▶ _What the task asks_
Take the material below and restate it word for word, stopping after the line in which "Posted by the" occurs.

▶ _Data_

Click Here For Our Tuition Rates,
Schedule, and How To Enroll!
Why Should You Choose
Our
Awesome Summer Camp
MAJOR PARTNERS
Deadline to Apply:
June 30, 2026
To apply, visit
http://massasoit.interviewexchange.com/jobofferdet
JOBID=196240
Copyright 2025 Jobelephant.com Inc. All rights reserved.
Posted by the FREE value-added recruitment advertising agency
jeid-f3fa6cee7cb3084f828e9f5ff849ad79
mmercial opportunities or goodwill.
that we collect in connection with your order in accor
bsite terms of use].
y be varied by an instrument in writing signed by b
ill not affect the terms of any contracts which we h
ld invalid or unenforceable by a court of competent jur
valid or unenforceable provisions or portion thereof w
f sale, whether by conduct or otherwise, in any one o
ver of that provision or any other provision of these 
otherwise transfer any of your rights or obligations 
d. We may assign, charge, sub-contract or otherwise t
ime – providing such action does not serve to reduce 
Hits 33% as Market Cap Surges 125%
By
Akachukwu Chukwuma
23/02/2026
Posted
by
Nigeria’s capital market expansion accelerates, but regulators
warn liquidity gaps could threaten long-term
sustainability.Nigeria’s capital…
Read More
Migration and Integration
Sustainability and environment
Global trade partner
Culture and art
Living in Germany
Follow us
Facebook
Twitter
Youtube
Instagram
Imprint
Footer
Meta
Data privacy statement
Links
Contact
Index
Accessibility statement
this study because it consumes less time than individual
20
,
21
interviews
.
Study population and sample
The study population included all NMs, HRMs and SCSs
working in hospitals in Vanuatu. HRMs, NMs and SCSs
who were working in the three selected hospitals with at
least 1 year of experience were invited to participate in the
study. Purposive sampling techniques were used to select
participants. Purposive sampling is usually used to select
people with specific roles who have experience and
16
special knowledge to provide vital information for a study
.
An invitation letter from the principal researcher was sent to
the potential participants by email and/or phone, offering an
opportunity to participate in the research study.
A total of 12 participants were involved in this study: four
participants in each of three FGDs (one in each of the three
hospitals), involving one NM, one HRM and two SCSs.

▶ _Task solution_
Click Here For Our Tuition Rates,
Schedule, and How To Enroll!
Why Should You Choose
Our
Awesome Summer Camp
MAJOR PARTNERS
Deadline to Apply:
June 30, 2026
To apply, visit
http://massasoit.interviewexchange.com/jobofferdet
JOBID=196240
Copyright 2025 Jobelephant.com Inc. All rights reserved.
Posted by the FREE value-added recruitment advertising agency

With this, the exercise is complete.